Diseminasi Audit Perpustakaan, Bentuk Ikhtiar Menjadikan Perputakaan Unisnu Sebagai Pusat Ilmu dan Literasi

Diseminasi Audit Perpustakaan, Bentuk Ikhtiar Menjadikan Perputakaan Unisnu Sebagai Pusat Ilmu dan Literasi

Lembaga Penjaminan Mutu Unisnu Jepara melakukan diseminasi hasil Audit Internal Perpustakaan tahun akademik 2019/2020 pada Selasa (1/12) lalu. Seluruh pemangku kepentingan yang berkaitan dengan tindak lanjut hasil Audit Internal Perpustakaan hadir dalam diseminasi ini.
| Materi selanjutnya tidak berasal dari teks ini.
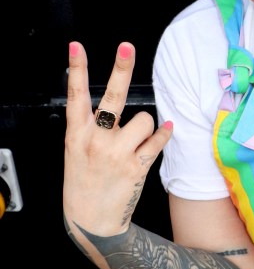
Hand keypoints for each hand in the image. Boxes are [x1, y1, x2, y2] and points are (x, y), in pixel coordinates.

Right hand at [64, 42, 172, 236]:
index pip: (75, 95)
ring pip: (144, 118)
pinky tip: (164, 132)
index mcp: (76, 134)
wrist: (92, 222)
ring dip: (146, 126)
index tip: (77, 46)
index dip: (77, 68)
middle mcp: (96, 140)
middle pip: (112, 97)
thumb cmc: (84, 182)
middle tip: (127, 47)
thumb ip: (89, 127)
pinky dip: (163, 135)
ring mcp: (116, 153)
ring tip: (135, 142)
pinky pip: (158, 140)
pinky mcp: (136, 166)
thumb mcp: (75, 152)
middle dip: (121, 69)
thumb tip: (111, 106)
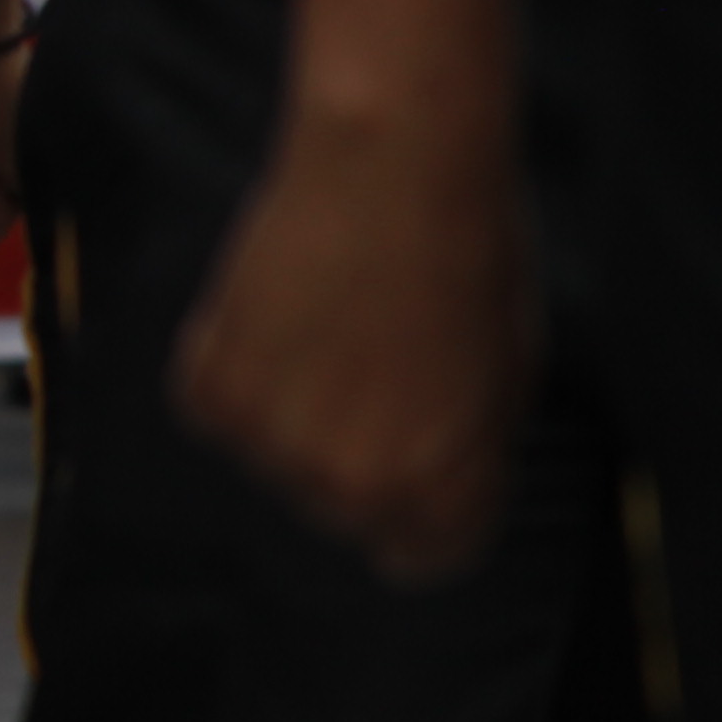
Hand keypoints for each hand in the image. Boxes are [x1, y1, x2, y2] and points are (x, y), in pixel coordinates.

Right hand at [171, 95, 530, 582]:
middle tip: (373, 361)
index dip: (424, 508)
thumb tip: (434, 482)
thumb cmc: (467, 252)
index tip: (418, 459)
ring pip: (278, 457)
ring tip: (332, 320)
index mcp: (436, 493)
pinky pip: (221, 405)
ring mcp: (272, 445)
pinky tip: (282, 305)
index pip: (420, 559)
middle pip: (345, 510)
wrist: (394, 162)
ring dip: (296, 406)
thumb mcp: (509, 374)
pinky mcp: (212, 392)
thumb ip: (467, 452)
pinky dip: (240, 362)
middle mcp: (349, 486)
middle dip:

Rektor Unisnu, Dr. H. Sa'dullah Assaidi, M.Ag menyampaikan dalam sambutannya bahwa mutu dan kualitas perpustakaan perlu diperhatikan karena menjadi hajat hidup para akademisi sebagaimana fungsi perpustakaan harus dapat dirasakan oleh dosen dan mahasiswa sebagai civitas akademika. Lebih lanjut, Rektor mempertegas bahwa posisi perpustakaan harus diperkuat. 

"Hasil audit ini semoga dapat ditindaklanjuti agar perpustakaan menjadi pusat studi dan research. Diharapkan penggalian informasi dapat dilakukan di perpustakaan. Sumber informasi tidak ansih buku saja tetapi juga film, fragmen2, video, dan bahan multimedia lainnya. Hal ini untuk menguatkan posisi Perpustakaan sebagai tempat pelestarian ilmu pengetahuan, tempat diseminasi ilmu pengetahuan (hasil-hasil riset)," ungkap Rektor. 

Dr. Aida Nahar, SE., M.Si, Kepala Lembaga Penjaminan Mutu yang memaparkan hasil audit juga menyampaikan beberapa rekomendasi yang diharapkan dapat ditindaklanjuti serius mengingat Perpustakaan Unisnu Jepara berniat untuk mengajukan akreditasi pada tahun anggaran 2021/2022. "Hasil Audit menunjukkan bahwa dari keenam aspek yang dinilai dalam akreditasi perpustakaan, lima aspek selain Sarana dan Prasarana perlu untuk digarap lebih matang lagi agar akreditasi Perpustakaan dapat mencapai hasil optimal," tuturnya.

Diketahui bahwa Audit Perpustakaan sudah dilakukan rutin selama tiga tahun terakhir. Hasil Audit juga menunjukkan tren peningkatan dari tahun ke tahun. Tahun ini, hasil audit menunjukkan rerata penilaian untuk enam aspek adalah 3.23 yang menunjukkan predikat cukup baik. 

Kepala UPT Perpustakaan Unisnu Jepara, Suyanto, S.Pd., MM menyampaikan bahwa perpustakaan adalah jantung yang perlu mendapat dukungan yang lain agar bisa bekerja dengan baik. "Jantung agar bisa berdetak harus ada nyawa dan makan minum. Seperti halnya perpustakaan dapat menjadi baik dengan masukan dari semua unit. Maka dari itu ada pertemuan ini agar bisa bersinergi," harapnya usai kegiatan berlangsung.